Segment Open

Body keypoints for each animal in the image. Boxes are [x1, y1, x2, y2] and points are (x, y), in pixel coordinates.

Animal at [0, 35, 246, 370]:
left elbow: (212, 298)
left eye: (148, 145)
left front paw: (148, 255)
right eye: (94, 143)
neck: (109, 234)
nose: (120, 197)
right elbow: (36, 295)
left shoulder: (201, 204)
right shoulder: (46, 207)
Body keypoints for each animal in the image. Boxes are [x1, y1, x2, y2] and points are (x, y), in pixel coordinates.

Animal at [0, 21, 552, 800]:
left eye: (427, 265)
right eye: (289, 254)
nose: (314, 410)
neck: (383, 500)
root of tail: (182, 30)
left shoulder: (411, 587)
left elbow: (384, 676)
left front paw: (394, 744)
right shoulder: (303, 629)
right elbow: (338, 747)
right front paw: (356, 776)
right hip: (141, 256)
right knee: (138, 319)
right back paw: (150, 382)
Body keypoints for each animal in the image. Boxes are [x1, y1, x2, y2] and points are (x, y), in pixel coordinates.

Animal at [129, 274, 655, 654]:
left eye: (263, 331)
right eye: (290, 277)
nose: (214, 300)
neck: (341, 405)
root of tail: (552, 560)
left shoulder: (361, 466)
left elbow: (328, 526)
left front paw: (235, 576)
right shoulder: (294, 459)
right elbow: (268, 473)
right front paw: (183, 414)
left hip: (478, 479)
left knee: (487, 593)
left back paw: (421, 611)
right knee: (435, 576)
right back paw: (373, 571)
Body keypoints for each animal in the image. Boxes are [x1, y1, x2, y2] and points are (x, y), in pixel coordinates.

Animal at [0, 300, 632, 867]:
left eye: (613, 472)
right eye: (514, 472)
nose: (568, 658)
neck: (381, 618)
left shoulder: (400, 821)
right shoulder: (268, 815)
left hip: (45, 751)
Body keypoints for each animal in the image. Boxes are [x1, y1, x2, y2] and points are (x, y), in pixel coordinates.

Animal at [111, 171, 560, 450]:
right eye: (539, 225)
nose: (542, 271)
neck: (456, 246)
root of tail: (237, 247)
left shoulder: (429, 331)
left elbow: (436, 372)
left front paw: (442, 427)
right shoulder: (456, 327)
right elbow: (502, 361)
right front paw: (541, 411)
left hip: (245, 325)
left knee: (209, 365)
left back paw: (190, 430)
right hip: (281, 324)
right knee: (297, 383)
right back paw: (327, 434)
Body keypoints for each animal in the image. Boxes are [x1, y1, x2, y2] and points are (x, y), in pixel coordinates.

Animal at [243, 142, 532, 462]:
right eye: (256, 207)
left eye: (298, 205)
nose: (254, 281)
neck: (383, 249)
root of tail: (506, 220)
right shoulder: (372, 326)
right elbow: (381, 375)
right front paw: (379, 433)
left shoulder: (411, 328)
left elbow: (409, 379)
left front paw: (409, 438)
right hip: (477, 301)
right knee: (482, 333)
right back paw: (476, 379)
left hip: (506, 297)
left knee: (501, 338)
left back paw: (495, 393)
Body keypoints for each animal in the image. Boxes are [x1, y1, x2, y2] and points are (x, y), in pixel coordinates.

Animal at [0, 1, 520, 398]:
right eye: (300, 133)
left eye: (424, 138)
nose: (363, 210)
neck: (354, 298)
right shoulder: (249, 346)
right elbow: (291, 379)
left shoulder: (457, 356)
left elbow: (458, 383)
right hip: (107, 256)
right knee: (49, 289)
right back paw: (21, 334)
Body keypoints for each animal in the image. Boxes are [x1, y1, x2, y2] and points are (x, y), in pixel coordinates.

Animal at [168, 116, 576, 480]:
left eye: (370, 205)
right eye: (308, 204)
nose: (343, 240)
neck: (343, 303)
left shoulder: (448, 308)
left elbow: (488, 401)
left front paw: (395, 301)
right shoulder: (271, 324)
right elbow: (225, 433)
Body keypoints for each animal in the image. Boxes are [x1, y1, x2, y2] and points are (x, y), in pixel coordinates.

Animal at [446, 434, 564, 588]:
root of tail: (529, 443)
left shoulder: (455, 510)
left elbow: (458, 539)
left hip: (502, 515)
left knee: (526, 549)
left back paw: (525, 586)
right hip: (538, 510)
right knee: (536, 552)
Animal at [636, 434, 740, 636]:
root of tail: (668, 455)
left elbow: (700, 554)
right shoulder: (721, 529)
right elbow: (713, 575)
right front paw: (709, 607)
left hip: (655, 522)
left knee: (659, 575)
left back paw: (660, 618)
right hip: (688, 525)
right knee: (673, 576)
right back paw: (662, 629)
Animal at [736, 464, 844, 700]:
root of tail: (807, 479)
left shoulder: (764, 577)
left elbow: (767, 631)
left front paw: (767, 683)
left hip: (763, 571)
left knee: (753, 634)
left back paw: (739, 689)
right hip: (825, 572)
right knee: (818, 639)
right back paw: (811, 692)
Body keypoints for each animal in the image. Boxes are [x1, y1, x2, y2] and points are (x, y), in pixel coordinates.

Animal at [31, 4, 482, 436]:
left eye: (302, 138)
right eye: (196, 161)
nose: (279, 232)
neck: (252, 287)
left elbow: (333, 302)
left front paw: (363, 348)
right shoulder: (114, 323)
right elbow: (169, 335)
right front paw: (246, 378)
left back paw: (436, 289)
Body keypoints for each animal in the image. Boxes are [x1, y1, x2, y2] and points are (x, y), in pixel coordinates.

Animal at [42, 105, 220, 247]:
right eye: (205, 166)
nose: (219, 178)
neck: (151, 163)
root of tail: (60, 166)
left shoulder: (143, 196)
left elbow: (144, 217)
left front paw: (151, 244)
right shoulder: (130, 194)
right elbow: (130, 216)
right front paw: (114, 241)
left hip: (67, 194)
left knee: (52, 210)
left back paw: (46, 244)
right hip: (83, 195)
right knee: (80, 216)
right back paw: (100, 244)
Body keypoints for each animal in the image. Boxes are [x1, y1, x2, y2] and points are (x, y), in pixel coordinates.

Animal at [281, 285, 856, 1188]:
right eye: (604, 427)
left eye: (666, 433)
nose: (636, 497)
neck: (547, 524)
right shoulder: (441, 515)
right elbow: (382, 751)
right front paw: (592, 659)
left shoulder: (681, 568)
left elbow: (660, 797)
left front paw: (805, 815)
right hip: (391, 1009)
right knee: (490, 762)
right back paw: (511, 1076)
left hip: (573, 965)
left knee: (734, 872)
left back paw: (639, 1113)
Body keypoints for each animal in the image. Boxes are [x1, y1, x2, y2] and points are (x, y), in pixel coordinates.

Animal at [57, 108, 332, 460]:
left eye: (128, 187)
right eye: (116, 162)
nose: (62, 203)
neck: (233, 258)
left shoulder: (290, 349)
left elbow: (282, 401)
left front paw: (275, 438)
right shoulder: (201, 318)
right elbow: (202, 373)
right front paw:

Segment Closed

**Exercise aim:** All of the data above should be reproduced exactly.

**Answer box:**
Body keypoints for each animal in the image. Boxes are [x1, y1, x2, y2] and points are (x, y), in pixel coordinates.

Animal at [0, 35, 246, 370]:
left elbow: (212, 298)
left eye: (148, 145)
left front paw: (148, 255)
right eye: (94, 143)
neck: (109, 234)
nose: (120, 197)
right elbow: (36, 295)
left shoulder: (201, 204)
right shoulder: (46, 207)
Body keypoints for each animal in the image. Boxes are [x1, y1, x2, y2] and points are (x, y), in pixel coordinates.

Animal at [0, 21, 552, 800]:
left eye: (427, 265)
right eye: (289, 254)
nose: (314, 410)
neck: (383, 500)
root of tail: (182, 30)
left shoulder: (411, 587)
left elbow: (384, 676)
left front paw: (394, 744)
right shoulder: (303, 629)
right elbow: (338, 747)
right front paw: (356, 776)
right hip: (141, 256)
right knee: (138, 319)
right back paw: (150, 382)
Body keypoints for each animal in the image. Boxes are [x1, y1, x2, y2] and points are (x, y), in pixel coordinates.

Animal at [129, 274, 655, 654]:
left eye: (263, 331)
right eye: (290, 277)
nose: (214, 300)
neck: (341, 405)
root of tail: (552, 560)
left shoulder: (361, 466)
left elbow: (328, 526)
left front paw: (235, 576)
right shoulder: (294, 459)
right elbow: (268, 473)
right front paw: (183, 414)
left hip: (478, 479)
left knee: (487, 593)
left back paw: (421, 611)
right knee: (435, 576)
right back paw: (373, 571)
Body keypoints for each animal in the image. Boxes are [x1, y1, x2, y2] and points are (x, y), in pixel coordinates.

Animal at [0, 300, 632, 867]:
left eye: (613, 472)
right eye: (514, 472)
nose: (568, 658)
neck: (381, 618)
left shoulder: (400, 821)
right shoulder: (268, 815)
left hip: (45, 751)
Body keypoints for each animal in the image. Boxes are [x1, y1, x2, y2] and points are (x, y), in pixel coordinates.

Animal at [111, 171, 560, 450]:
right eye: (539, 225)
nose: (542, 271)
neck: (456, 246)
root of tail: (237, 247)
left shoulder: (429, 331)
left elbow: (436, 372)
left front paw: (442, 427)
right shoulder: (456, 327)
right elbow: (502, 361)
right front paw: (541, 411)
left hip: (245, 325)
left knee: (209, 365)
left back paw: (190, 430)
right hip: (281, 324)
right knee: (297, 383)
right back paw: (327, 434)
Body keypoints for each animal in the image. Boxes are [x1, y1, x2, y2] and points are (x, y), in pixel coordinates.

Animal at [243, 142, 532, 462]:
right eye: (256, 207)
left eye: (298, 205)
nose: (254, 281)
neck: (383, 249)
root of tail: (506, 220)
right shoulder: (372, 326)
right elbow: (381, 375)
right front paw: (379, 433)
left shoulder: (411, 328)
left elbow: (409, 379)
left front paw: (409, 438)
right hip: (477, 301)
right knee: (482, 333)
right back paw: (476, 379)
left hip: (506, 297)
left knee: (501, 338)
left back paw: (495, 393)
Body keypoints for each animal in the image. Boxes are [x1, y1, x2, y2] and points are (x, y), in pixel coordinates.

Animal at [0, 1, 520, 398]:
right eye: (300, 133)
left eye: (424, 138)
nose: (363, 210)
neck: (354, 298)
right shoulder: (249, 346)
right elbow: (291, 379)
left shoulder: (457, 356)
left elbow: (458, 383)
right hip: (107, 256)
right knee: (49, 289)
right back paw: (21, 334)
Body keypoints for each animal in the image. Boxes are [x1, y1, x2, y2] and points are (x, y), in pixel coordinates.

Animal at [168, 116, 576, 480]:
left eye: (370, 205)
right eye: (308, 204)
nose: (343, 240)
neck: (343, 303)
left shoulder: (448, 308)
left elbow: (488, 401)
left front paw: (395, 301)
right shoulder: (271, 324)
right elbow: (225, 433)
Body keypoints for each animal in the image. Boxes are [x1, y1, x2, y2] and points are (x, y), in pixel coordinates.

Animal at [446, 434, 564, 588]:
root of tail: (529, 443)
left shoulder: (455, 510)
left elbow: (458, 539)
left hip: (502, 515)
left knee: (526, 549)
left back paw: (525, 586)
right hip: (538, 510)
right knee: (536, 552)
Animal at [636, 434, 740, 636]:
root of tail: (668, 455)
left elbow: (700, 554)
right shoulder: (721, 529)
right elbow: (713, 575)
right front paw: (709, 607)
left hip: (655, 522)
left knee: (659, 575)
left back paw: (660, 618)
right hip: (688, 525)
right knee: (673, 576)
right back paw: (662, 629)
Animal at [736, 464, 844, 700]:
root of tail: (807, 479)
left shoulder: (764, 577)
left elbow: (767, 631)
left front paw: (767, 683)
left hip: (763, 571)
left knee: (753, 634)
left back paw: (739, 689)
right hip: (825, 572)
right knee: (818, 639)
right back paw: (811, 692)
Body keypoints for each animal in the image. Boxes are [x1, y1, x2, y2] and points are (x, y), in pixel coordinates.

Animal at [31, 4, 482, 436]:
left eye: (302, 138)
right eye: (196, 161)
nose: (279, 232)
neck: (252, 287)
left elbow: (333, 302)
left front paw: (363, 348)
right shoulder: (114, 323)
right elbow: (169, 335)
right front paw: (246, 378)
left back paw: (436, 289)
Body keypoints for each animal in the image. Boxes are [x1, y1, x2, y2] and points are (x, y), in pixel coordinates.

Animal at [42, 105, 220, 247]:
right eye: (205, 166)
nose: (219, 178)
neck: (151, 163)
root of tail: (60, 166)
left shoulder: (143, 196)
left elbow: (144, 217)
left front paw: (151, 244)
right shoulder: (130, 194)
right elbow: (130, 216)
right front paw: (114, 241)
left hip: (67, 194)
left knee: (52, 210)
left back paw: (46, 244)
right hip: (83, 195)
right knee: (80, 216)
right back paw: (100, 244)
Body keypoints for each animal in the image. Boxes are [x1, y1, x2, y2] and points are (x, y), in pixel coordinates.

Animal at [281, 285, 856, 1188]:
right eye: (604, 427)
left eye: (666, 433)
nose: (636, 497)
neck: (547, 524)
right shoulder: (441, 515)
right elbow: (382, 751)
right front paw: (592, 659)
left shoulder: (681, 568)
left elbow: (660, 797)
left front paw: (805, 815)
right hip: (391, 1009)
right knee: (490, 762)
right back paw: (511, 1076)
left hip: (573, 965)
left knee: (734, 872)
left back paw: (639, 1113)
Body keypoints for each animal in the image. Boxes are [x1, y1, x2, y2] and points are (x, y), in pixel coordinates.

Animal at [57, 108, 332, 460]:
left eye: (128, 187)
right eye: (116, 162)
nose: (62, 203)
neck: (233, 258)
left shoulder: (290, 349)
left elbow: (282, 401)
left front paw: (275, 438)
right shoulder: (201, 318)
right elbow: (202, 373)
right front paw:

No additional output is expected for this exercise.